The wheels formula deliberately isolates runtime state under ~/.wheels/ (via LUCLI_HOME) so a standalone lucli install — which uses ~/.lucli/ — stays out of the way. If you previously had LuCLI installed directly and see odd module-resolution errors, check that the wrapper set LUCLI_HOME correctly (wheels system paths prints the resolved home directory and where it came from) and that ~/.wheels/modules/wheels/ contains a current Module.cfc and .module-version file.

Windows: there is no Resource provider available with the name [c]

Section titled “Windows: there is no Resource provider available with the name [c]”

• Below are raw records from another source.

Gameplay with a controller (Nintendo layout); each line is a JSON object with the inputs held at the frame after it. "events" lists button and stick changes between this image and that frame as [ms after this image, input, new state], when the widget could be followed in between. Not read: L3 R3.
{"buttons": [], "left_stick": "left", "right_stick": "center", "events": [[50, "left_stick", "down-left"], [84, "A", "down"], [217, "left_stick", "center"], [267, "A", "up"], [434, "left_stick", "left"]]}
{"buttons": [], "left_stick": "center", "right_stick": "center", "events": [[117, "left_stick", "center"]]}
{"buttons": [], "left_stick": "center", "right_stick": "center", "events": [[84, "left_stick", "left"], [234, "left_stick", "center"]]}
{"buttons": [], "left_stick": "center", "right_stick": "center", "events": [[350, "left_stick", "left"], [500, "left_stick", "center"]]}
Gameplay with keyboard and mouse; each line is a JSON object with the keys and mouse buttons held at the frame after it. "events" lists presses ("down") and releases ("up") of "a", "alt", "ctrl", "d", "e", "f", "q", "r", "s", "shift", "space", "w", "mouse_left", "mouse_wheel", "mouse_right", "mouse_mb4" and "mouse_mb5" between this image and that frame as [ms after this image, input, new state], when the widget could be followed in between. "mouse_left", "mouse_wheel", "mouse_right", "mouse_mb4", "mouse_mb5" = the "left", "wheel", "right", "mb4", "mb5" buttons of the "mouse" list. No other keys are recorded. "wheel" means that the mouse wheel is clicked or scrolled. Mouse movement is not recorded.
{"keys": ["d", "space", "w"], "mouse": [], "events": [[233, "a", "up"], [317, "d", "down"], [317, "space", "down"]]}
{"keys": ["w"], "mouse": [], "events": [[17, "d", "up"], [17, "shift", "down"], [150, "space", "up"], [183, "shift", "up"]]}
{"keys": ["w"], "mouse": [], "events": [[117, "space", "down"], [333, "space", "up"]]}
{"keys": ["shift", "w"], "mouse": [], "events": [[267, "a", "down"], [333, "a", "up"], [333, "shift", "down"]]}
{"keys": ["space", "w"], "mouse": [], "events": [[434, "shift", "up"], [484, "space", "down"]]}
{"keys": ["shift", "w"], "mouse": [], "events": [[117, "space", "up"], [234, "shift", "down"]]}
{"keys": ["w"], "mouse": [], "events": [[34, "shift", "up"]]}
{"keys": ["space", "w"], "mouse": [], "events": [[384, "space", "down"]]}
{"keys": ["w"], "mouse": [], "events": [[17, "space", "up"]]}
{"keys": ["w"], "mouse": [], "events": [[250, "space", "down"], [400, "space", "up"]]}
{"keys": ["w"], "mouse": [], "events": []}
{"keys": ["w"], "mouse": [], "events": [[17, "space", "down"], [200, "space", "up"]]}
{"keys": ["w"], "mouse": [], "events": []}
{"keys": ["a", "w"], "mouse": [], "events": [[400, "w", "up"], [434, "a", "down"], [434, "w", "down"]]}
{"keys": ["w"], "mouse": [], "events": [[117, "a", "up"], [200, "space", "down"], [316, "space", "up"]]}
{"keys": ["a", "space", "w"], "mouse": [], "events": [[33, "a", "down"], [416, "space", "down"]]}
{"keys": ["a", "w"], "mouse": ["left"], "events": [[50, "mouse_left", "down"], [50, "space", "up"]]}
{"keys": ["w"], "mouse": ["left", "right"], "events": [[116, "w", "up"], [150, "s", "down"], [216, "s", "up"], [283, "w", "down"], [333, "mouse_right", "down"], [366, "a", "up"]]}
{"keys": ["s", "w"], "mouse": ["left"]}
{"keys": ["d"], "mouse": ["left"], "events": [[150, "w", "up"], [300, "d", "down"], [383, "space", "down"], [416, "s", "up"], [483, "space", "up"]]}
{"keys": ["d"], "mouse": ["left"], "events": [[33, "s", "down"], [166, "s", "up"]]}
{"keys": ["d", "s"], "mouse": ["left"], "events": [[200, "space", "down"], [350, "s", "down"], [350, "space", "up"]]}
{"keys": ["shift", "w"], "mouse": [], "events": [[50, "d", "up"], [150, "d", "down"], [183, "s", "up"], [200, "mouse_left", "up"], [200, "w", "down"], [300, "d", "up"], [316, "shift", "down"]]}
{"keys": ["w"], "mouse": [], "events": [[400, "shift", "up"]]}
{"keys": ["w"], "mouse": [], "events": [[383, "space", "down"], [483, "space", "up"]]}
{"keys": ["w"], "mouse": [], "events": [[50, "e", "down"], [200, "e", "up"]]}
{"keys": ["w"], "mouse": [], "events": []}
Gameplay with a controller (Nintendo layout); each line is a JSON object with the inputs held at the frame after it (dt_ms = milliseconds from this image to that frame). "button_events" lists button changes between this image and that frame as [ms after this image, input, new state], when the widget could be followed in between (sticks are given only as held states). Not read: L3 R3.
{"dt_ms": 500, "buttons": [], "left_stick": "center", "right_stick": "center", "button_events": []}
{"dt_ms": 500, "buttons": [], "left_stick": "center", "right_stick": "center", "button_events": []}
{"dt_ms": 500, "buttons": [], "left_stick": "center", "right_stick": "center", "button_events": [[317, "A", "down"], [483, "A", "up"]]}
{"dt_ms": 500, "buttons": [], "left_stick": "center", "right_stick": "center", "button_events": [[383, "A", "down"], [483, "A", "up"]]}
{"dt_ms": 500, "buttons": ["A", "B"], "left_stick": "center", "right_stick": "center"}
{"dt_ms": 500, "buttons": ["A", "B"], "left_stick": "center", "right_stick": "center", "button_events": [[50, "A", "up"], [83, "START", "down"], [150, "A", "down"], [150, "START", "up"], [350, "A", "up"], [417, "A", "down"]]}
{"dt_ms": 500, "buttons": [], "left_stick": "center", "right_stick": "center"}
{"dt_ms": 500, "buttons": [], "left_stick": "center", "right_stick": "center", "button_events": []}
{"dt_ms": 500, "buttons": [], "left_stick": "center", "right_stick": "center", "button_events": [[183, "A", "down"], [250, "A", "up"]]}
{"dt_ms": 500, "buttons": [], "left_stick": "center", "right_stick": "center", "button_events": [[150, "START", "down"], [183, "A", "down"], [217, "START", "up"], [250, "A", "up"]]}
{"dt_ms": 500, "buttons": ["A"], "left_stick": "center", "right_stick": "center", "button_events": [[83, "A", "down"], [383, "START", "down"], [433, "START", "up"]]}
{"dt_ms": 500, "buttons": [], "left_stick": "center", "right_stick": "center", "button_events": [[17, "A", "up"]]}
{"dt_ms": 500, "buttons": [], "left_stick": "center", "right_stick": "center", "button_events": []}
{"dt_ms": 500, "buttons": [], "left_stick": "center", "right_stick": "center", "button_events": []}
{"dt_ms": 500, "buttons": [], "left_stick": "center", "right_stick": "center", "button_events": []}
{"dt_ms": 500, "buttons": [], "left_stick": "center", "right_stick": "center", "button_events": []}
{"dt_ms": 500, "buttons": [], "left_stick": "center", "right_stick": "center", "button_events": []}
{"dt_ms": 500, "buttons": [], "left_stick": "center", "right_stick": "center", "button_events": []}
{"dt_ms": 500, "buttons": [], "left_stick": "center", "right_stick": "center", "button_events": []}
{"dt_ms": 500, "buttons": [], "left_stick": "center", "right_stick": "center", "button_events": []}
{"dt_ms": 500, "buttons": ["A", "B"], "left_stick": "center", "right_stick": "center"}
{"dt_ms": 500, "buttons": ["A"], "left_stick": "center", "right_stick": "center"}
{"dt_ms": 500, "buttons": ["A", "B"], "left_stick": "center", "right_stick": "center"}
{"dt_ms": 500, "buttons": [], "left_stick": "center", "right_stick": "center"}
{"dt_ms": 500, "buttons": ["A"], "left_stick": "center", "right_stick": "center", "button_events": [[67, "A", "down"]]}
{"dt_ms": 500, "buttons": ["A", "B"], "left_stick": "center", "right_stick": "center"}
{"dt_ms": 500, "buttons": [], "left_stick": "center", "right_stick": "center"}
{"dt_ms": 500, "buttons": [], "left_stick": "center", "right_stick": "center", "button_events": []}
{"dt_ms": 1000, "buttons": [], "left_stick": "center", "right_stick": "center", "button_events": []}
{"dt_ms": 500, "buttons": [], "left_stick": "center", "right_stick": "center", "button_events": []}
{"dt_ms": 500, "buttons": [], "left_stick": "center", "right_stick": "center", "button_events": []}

On Windows, wheels new, wheels start, and most other subcommands crashed before any work could happen with:

lucee.runtime.exp.NativeException: there is no Resource provider available
with the name [c], available resource providers are [ftp, zip, tar, tgz,
http, https, ram, s3]

The cause was mixed-slash paths: java.io.File.getCanonicalPath() on Windows returns backslash form (C:\Users\tim\Projects), which — when concatenated with a forward-slash suffix — produced a string like C:\Users\tim\Projects/vendor/wheels. Lucee’s Resource API parsed c: as a URI scheme and bailed because no c provider is registered. This is fixed in the release that includes #2841. Update to the latest version and the error will not recur — scoop update wheels for Scoop installs, or re-fetch the latest Wheels Module (see Manual JAR install above) if you wired it up by hand. wheels --version was unaffected because LuCLI handles that flag before dispatching to the module.